В Советском Союзе не было аддерола (Брейнингер) - страница 20

Мне так никогда и не довелось до конца разобраться в этом вопросе, потому что однажды, когда я пришла домой, аккуратно повесила на плечики пальто, свернула шарф кольцом на полке и выровняла носочки сапог по кромке линолеума, на меня обрушился конец света. Германия.

Вначале я даже не поняла, о чем идет речь. Я подумала, что мы едем в гости к бабушке, и удивилась, что родители забирают меня из школы прямо посреди четверти ради того, чтобы поехать в гости. Это было не похоже на нашу семью, целиком и полностью состоящую из overachievers[7] – чего никто из нас тогда, конечно, не знал.

– Но только надо подумать, что делать с английским и русским, математику можно отложить, там уже была контрольная, но еще диджеинг, я поговорю с Алышем…

Родители переглянулись. И тогда, прокрутив в голове то, как именно они сказали «едем в Германию», и то, что они не произнесли слова «возвращаемся», я поняла. Мы делаем как Шандоры и Реддеры. Мы переезжаем в ФРГ.

Сказать, что я не обрадовалась переезду туда, откуда в последние годы приезжали в чемоданах родственников куклы Барби, четырехэтажные пеналы, патрончики губной помады со вкусом кока-колы, заколки для волос и прочая бесполезная всячина, я не могла.

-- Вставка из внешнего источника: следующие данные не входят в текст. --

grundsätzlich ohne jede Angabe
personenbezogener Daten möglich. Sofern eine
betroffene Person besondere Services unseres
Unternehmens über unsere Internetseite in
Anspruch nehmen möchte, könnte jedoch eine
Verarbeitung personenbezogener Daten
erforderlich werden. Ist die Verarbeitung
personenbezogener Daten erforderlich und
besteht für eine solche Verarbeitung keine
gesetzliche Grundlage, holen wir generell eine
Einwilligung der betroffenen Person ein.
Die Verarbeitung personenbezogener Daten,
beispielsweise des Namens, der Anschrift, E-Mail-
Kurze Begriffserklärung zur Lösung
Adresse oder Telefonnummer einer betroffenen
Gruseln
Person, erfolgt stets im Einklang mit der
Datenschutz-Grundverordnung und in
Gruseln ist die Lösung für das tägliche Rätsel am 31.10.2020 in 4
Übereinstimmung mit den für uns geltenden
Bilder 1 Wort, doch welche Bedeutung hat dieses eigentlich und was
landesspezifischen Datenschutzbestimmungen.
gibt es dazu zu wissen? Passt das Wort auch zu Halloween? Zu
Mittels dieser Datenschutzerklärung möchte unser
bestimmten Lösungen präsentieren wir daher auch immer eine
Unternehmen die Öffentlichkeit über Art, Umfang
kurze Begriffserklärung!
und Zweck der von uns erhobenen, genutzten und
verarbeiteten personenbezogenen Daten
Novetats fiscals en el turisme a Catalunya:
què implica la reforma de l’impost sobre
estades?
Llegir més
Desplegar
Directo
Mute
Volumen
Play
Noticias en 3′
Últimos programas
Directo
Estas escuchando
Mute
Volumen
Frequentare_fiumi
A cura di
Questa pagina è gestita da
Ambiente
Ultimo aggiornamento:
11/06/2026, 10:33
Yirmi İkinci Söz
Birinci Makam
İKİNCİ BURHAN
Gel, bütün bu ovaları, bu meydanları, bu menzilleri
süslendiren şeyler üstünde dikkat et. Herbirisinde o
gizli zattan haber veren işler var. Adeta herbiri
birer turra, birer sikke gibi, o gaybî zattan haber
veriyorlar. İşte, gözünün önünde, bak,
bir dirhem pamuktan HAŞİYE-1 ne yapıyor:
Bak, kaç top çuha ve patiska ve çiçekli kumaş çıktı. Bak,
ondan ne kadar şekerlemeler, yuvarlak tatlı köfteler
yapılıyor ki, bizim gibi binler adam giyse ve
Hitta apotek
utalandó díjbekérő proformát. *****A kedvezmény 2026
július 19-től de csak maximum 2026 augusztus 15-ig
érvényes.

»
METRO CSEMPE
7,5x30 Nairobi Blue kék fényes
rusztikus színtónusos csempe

Когда я подросла, тетя стала присылать мне какую-то совсем другую, не как у меня, одежду, которую, хоть она мне и не нравилась, я рассматривала с любопытством, пытаясь представить, как выглядят и как живут девушки, которые носят эти футболки, брюки и юбки там, за границей; что у них в голове, что им интересно, что они чувствуют, и отличаются ли от меня. Нам по-прежнему присылали в посылках шоколад, который, честно сказать, уже никто не ел, но мы, казахстанские родственники, не знали, как объяснить нашим немцам, что здесь все изменилось и шоколад нам больше не нужен – да и, в принципе, ничего не нужно, только письма, звонки и, если когда-нибудь смогут и захотят, – чтобы приезжали. Иногда между плитками шоколада попадались какие-то диски, другая музыка, другие фильмы, которые я не всегда понимала, – и потому что немецкий, который был в ходу у нас дома, был одряхлевшей, окаменевшей версией немецкого языка восемнадцатого века, на котором в фильмах, конечно, не говорили, и потому что и фильмы мне ни о чем не говорили.

Конечно, все это было отчасти и волнительно, да что там – круто! классно! За два месяца до отъезда со мной уже стали заранее прощаться, и в школе специально для меня провели дискотеку, которую я организовала сама от и до, и впервые играла не в «Фабрике», – и хотя это, конечно, было немножко глупо, это было одновременно и очень приятно. Что-то приятное хотели оставить мне на память все. От Денисова, который, узнав о моем отъезде, принес в школу и подарил мне запечатанный в черную с серебряным тиснением оберточную бумагу флакон духов от Clinique, бывших в тот год популярными в школе, – они назывались «Счастье», – и сказал, что это знак и прощание, потому что без меня он больше никогда не будет счастлив и, он уверен, я без него тоже. До той самой учительницы химии, которая произнесла прощальную речь при всем классе и подарила мне палехскую шкатулку.